Beverley led the way towards the so far untouched south-west corner of the market, but we’d barely cleared the second row of stalls when she skidded to a halt and the German family and I slammed into her back. Ahead, a group of rioters were using the western fa?ade of the market to engage in a running battle with police reinforcements.
‘We’re trapped,’ said Beverley.
The rioters had their backs to us, but it was only a matter of time before one of them turned round.
One of the nearby shops looked surprisingly unlooted, and while running into a building during a fire is generally considered a retrograde step I didn’t see that we had much choice.

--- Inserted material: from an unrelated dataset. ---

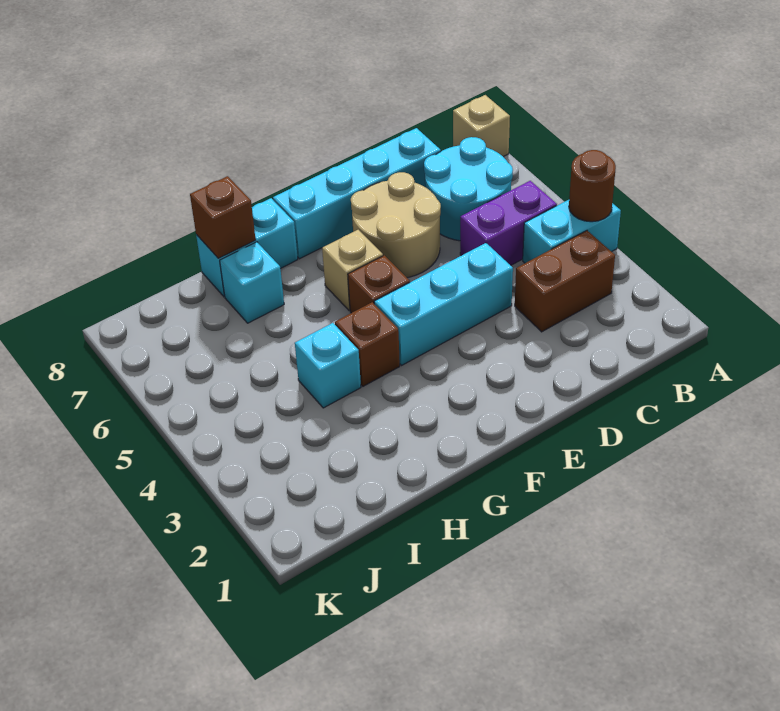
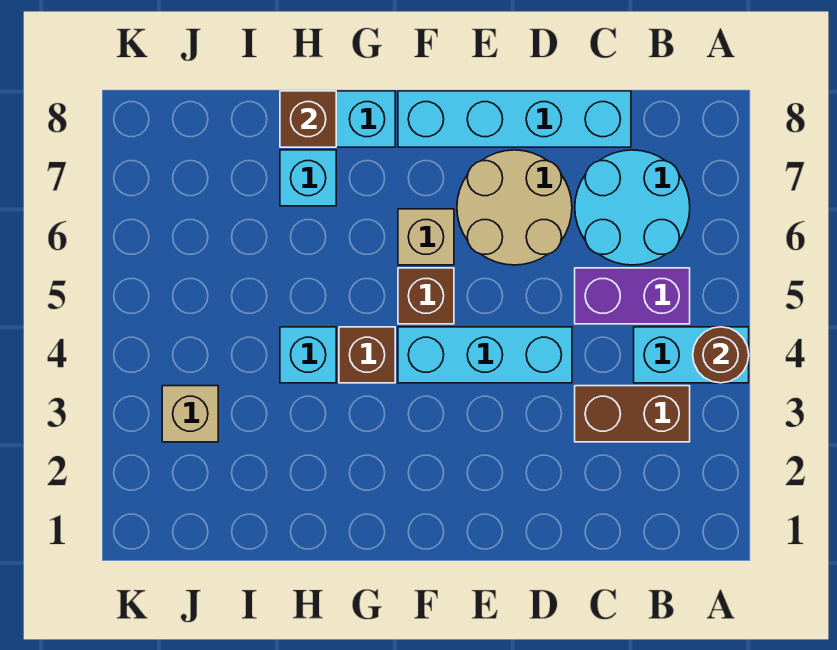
tan 1x1 brick [453,95,510,157] -> tan 1x1 brick moved to [162,386,218,442]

It wasn’t until we’d bundled inside and I found myself crouching behind a manikin wearing nothing but two wisps of silk that I realised we were in a branch of Seraglio. I persuaded the family to sit down behind the counter so they wouldn’t be visible from outside.
‘Please,’ asked the mother. ‘What is happening here?’
‘Beats me, sister,’ said Beverley. ‘I just work here.’
The covered market at Covent Garden has four parallel rows of shops under its iron and glass roof. Originally built to house open-fronted fruit and vegetable stalls, they’d been retrofitted with windows and power but they were still less than three metres across. Into them were shoehorned specialist craft shops, cafés and bijou versions of high-street chain boutiques, which weren’t going to let a little thing like inadequate floor space get in the way of gleaning some of that high-spending tourist action. As a result, our haven was crowded with manikins of the tastefully abstract silver and black kind, wearing distractingly skimpy bits of satin. I hoped the manikins would make us less obvious to anybody who glanced inside.